■ Records from a data source:

----------------------------------------

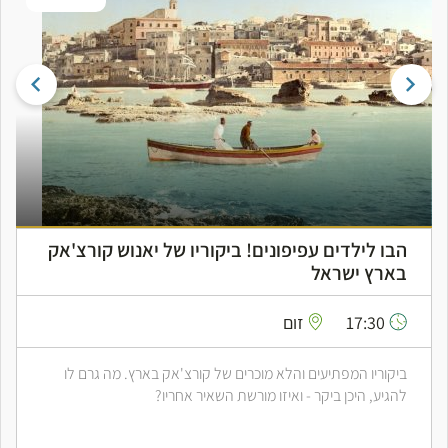
הבו לילדים עפיפונים! ביקוריו של יאנוש קורצ'אק
בארץ ישראל
17:30
זום
ביקוריו המפתיעים והלא מוכרים של קורצ'אק בארץ. מה גרם לו
להגיע, היכן ביקר - ואיזו מורשת השאיר אחריו?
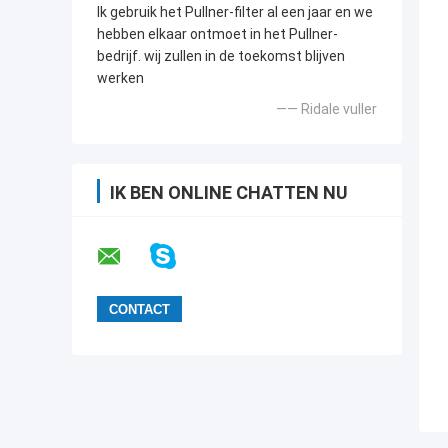
Ik gebruik het Pullner-filter al een jaar en we
hebben elkaar ontmoet in het Pullner-
bedrijf. wij zullen in de toekomst blijven
werken
—— Ridale vuller
IK BEN ONLINE CHATTEN NU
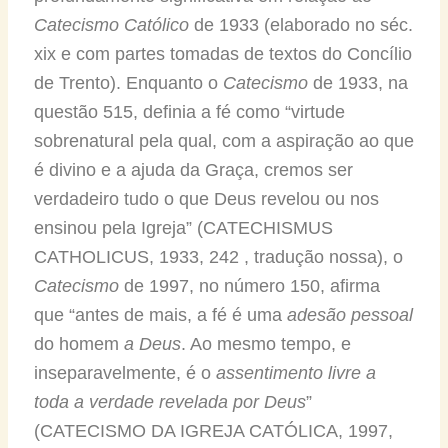
Catecismo Católico
de 1933 (elaborado no séc.
xix e com partes tomadas de textos do Concílio
de Trento). Enquanto o
Catecismo
de 1933, na
questão 515, definia a fé como “virtude
sobrenatural pela qual, com a aspiração ao que
é divino e a ajuda da Graça, cremos ser
verdadeiro tudo o que Deus revelou ou nos
ensinou pela Igreja” (CATECHISMUS
CATHOLICUS, 1933, 242 , tradução nossa), o
Catecismo
de 1997, no número 150, afirma
que “antes de mais, a fé é uma
adesão pessoal
do homem
a Deus
. Ao mesmo tempo, e
inseparavelmente, é o
assentimento livre a
toda a verdade revelada por Deus
”
(CATECISMO DA IGREJA CATÓLICA, 1997,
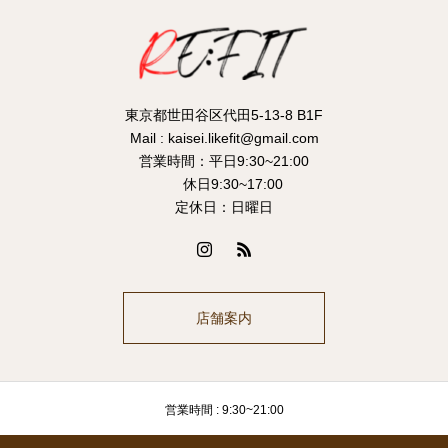
東京都世田谷区代田5-13-8 B1F
Mail : kaisei.likefit@gmail.com
営業時間：平日9:30~21:00
休日9:30~17:00
定休日：日曜日
店舗案内
営業時間 : 9:30~21:00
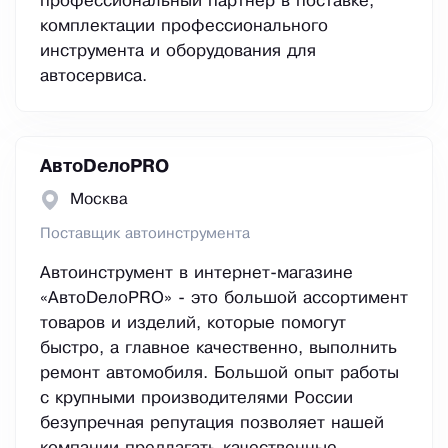
профессиональный партнер в поставке,
комплектации профессионального
инструмента и оборудования для
автосервиса.
АвтоDeлоPRO
Москва
Поставщик автоинструмента
Автоинструмент в интернет-магазине
«АвтоDeлоPRO» - это большой ассортимент
товаров и изделий, которые помогут
быстро, а главное качественно, выполнить
ремонт автомобиля. Большой опыт работы
с крупными производителями России
безупречная репутация позволяет нашей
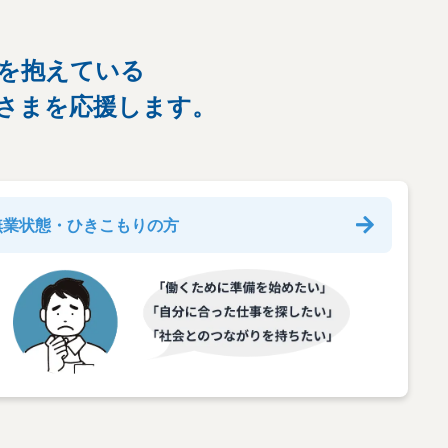
を抱えている
さまを応援します。
無業状態・ひきこもりの方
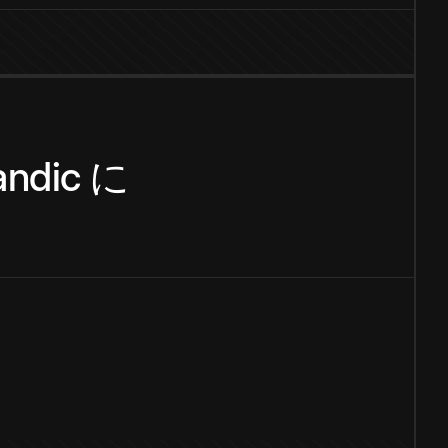
andic
に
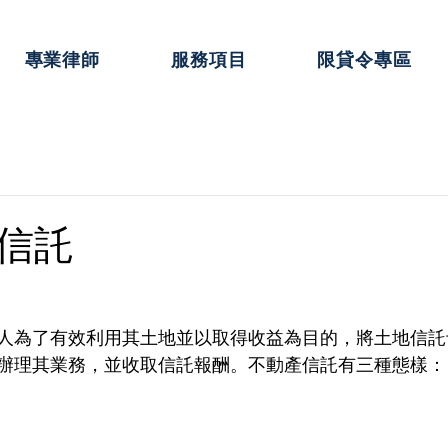
專業律師
服務項目
限貸令專區
信託
人為了有效利用其土地並以取得收益為目的，將土地信託
辦理其業務，並收取信託報酬。不動產信託有三種態樣：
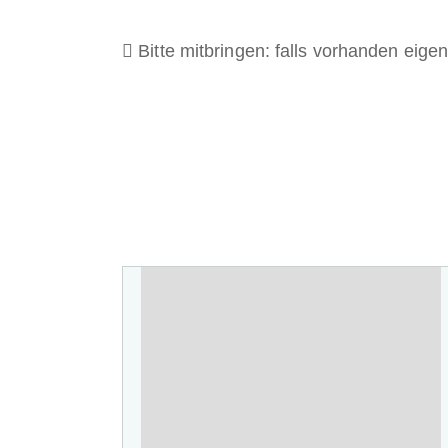
Bitte mitbringen: falls vorhanden eig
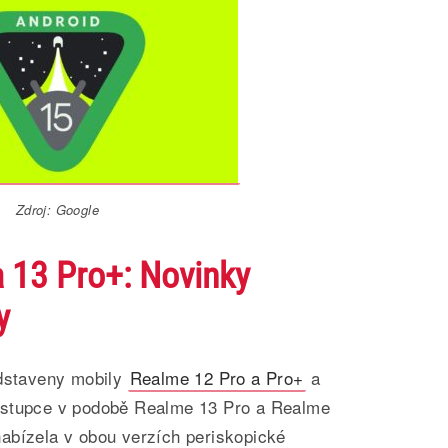
Zdroj: Google
 13 Pro+: Novinky
y
edstaveny mobily
Realme 12 Pro a Pro+
a
ástupce v podobě Realme 13 Pro a Realme
abízela v obou verzích periskopické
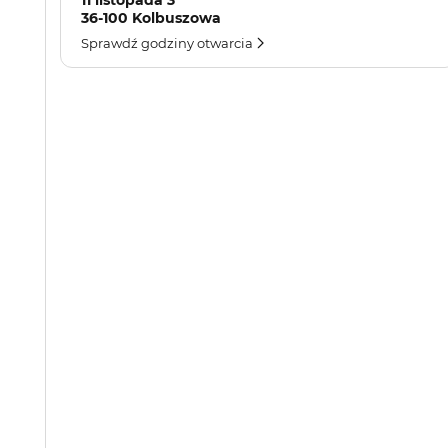
11 listopada 3
36-100 Kolbuszowa
Sprawdź godziny otwarcia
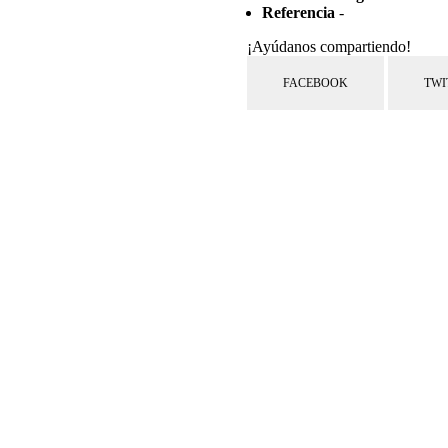
Referencia
-
¡Ayúdanos compartiendo!
FACEBOOK
TWI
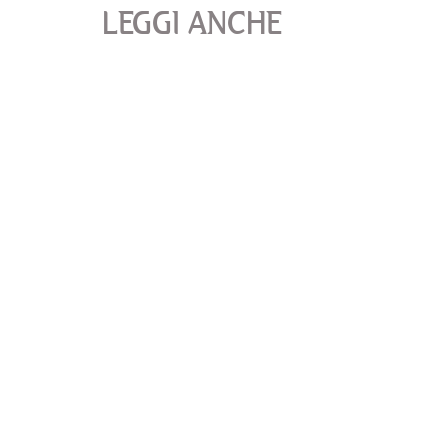
LEGGI ANCHE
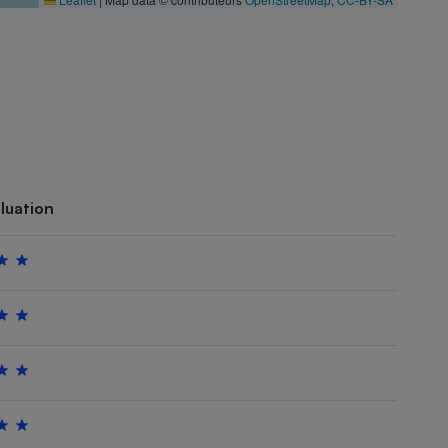
luation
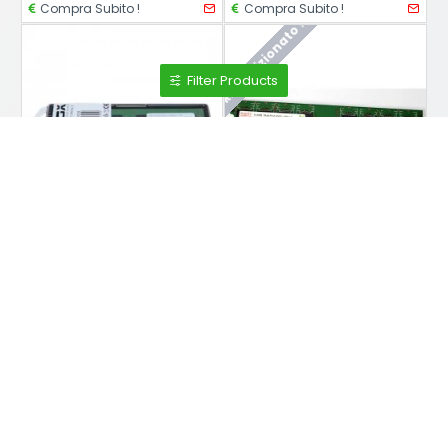
Compra Subito !
Compra Subito !
Ricondizionato !
Filter Products
Synology
Kingston
Modulo di memoria Nilox DDR4 da 4GB a 2133Mhz NXD42133M1C15
Modulo di memoria RAM da 512 MB DDR2 240 pin 1Rx8 PC2-5300U non ECC Hynix HYMP564U64CP8-Y5 AB
14.00€
3.00€
Compra Subito !
Compra Subito !
Non hai trovato quello che stavi cercando ?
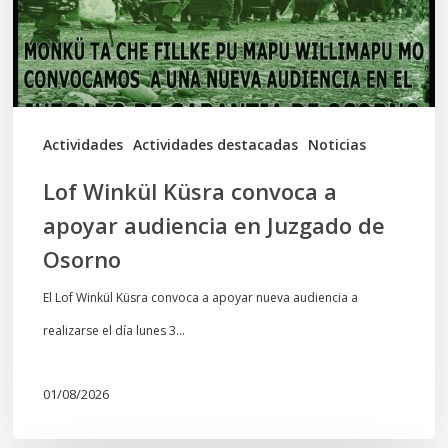
apoyar
audiencia
en
Juzgado
de
Actividades
Actividades destacadas
Noticias
Osorno
Lof Winkül Küsra convoca a
apoyar audiencia en Juzgado de
Osorno
El Lof Winkül Küsra convoca a apoyar nueva audiencia a
realizarse el día lunes 3…
01/08/2026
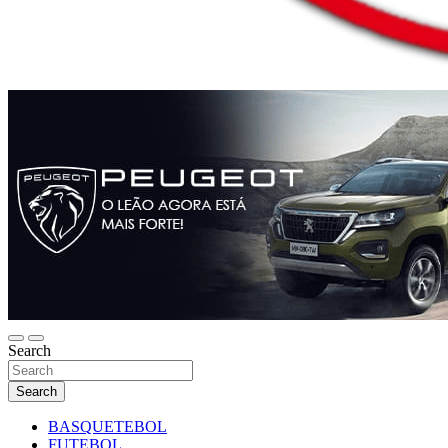
Search
Search
BASQUETEBOL
FUTEBOL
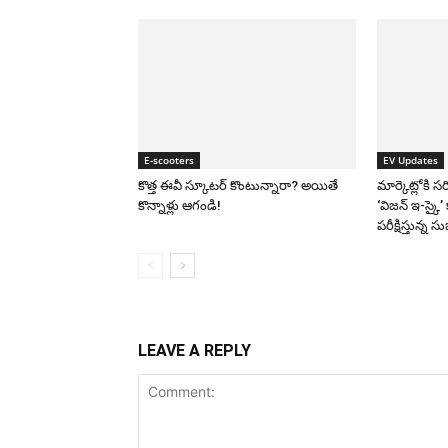
E-scooters
EV Updates
కొత్త ఈవీ స్కూట‌ర్ కొంటున్నారా? అయితే
మార్కెట్లోకి సరి
కొన్నాళ్లు ఆగండి!
‘విజన్ ఇ-స్కై’ 
పరీక్షిస్తున్న స
LEAVE A REPLY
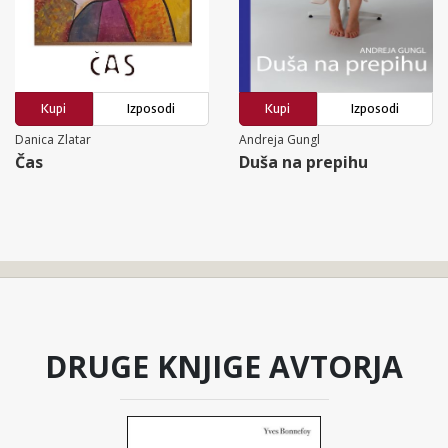
Kupi
Izposodi
Kupi
Izposodi
Danica Zlatar
Andreja Gungl
Čas
Duša na prepihu
DRUGE KNJIGE AVTORJA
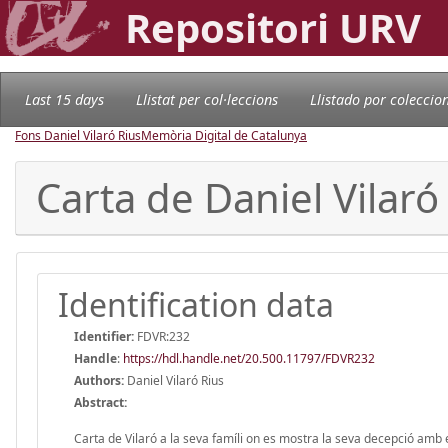
Repositori URV
Last 15 days
Llistat per col·leccions
Llistado por coleccio
Fons Daniel Vilaró Rius
Memòria Digital de Catalunya
Carta de Daniel Vilaró
Identification data
Identifier:
FDVR:232
Handle
:
https://hdl.handle.net/20.500.11797/FDVR232
Authors:
Daniel Vilaró Rius
Abstract:
Carta de Vilaró a la seva famíli on es mostra la seva decepció amb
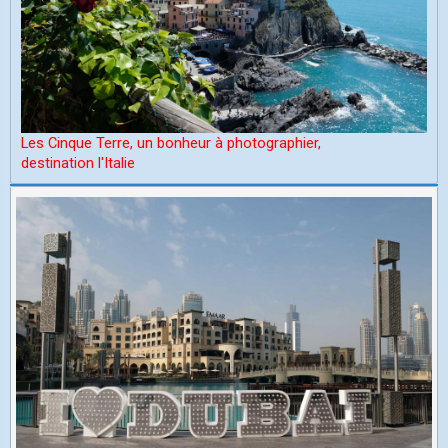
Les Cinque Terre, un bonheur à photographier,
d
estination l'Italie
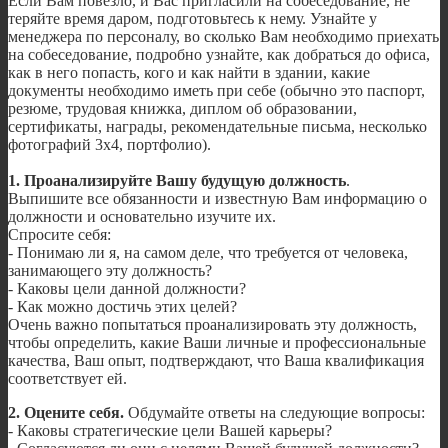
Если Вам повезло, и Вас пригласили на собеседование, не
теряйте время даром, подготовьтесь к нему. Узнайте у
менеджера по персоналу, во сколько Вам необходимо приехать
на собеседование, подробно узнайте, как добраться до офиса,
как в него попасть, кого и как найти в здании, какие
документы необходимо иметь при себе (обычно это паспорт,
резюме, трудовая книжка, диплом об образовании,
сертификаты, награды, рекомендательные письма, несколько
фотографий 3х4, портфолио).
1. Проанализируйте Вашу будущую должность
.
Выпишите все обязанности и известную Вам информацию о
должности и основательно изучите их.
Спросите себя:
- Понимаю ли я, на самом деле, что требуется от человека,
занимающего эту должность?
- Каковы цели данной должности?
- Как можно достичь этих целей?
Очень важно попытаться проанализировать эту должность,
чтобы определить, какие Ваши личные и профессиональные
качества, Ваш опыт, подтверждают, что Ваша квалификация
соответствует ей.
2. Оцените себя.
Обдумайте ответы на следующие вопросы:
- Каковы стратегические цели Вашей карьеры?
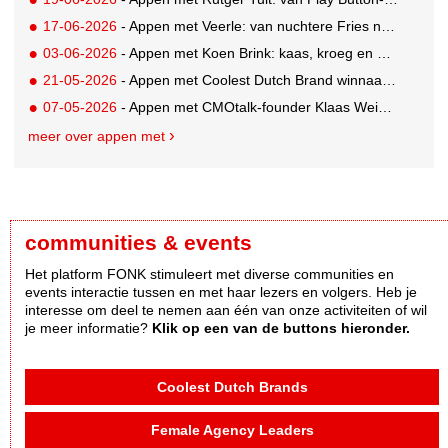
17-06-2026
- Appen met Veerle: van nuchtere Fries naar Cannes-correspondent
03-06-2026
- Appen met Koen Brink: kaas, kroeg en Oranjegekte
21-05-2026
- Appen met Coolest Dutch Brand winnaar Caroline van Turennout (Zeeman)
07-05-2026
- Appen met CMOtalk-founder Klaas Weima: met volle zeilen naar de VS
meer over appen met
communities & events
Het platform FONK stimuleert met diverse communities en
events interactie tussen en met haar lezers en volgers. Heb je
interesse om deel te nemen aan één van onze activiteiten of wil
je meer informatie?
Klik op een van de buttons hieronder.
Coolest Dutch Brands
Female Agency Leaders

----------------------------------------

■ YOUR ASSIGNMENT: In the data above, retype only the stretch from the line with "hebben elkaar ontmoet" through the line with "sobrenatural pela qual, com", word for word, and skip any pictures.

■ REPLY:
hebben elkaar ontmoet in het Pullner-
bedrijf. wij zullen in de toekomst blijven
werken
—— Ridale vuller
IK BEN ONLINE CHATTEN NU
Catecismo Católico
de 1933 (elaborado no séc.
xix e com partes tomadas de textos do Concílio
de Trento). Enquanto o
Catecismo
de 1933, na
questão 515, definia a fé como “virtude
sobrenatural pela qual, com a aspiração ao que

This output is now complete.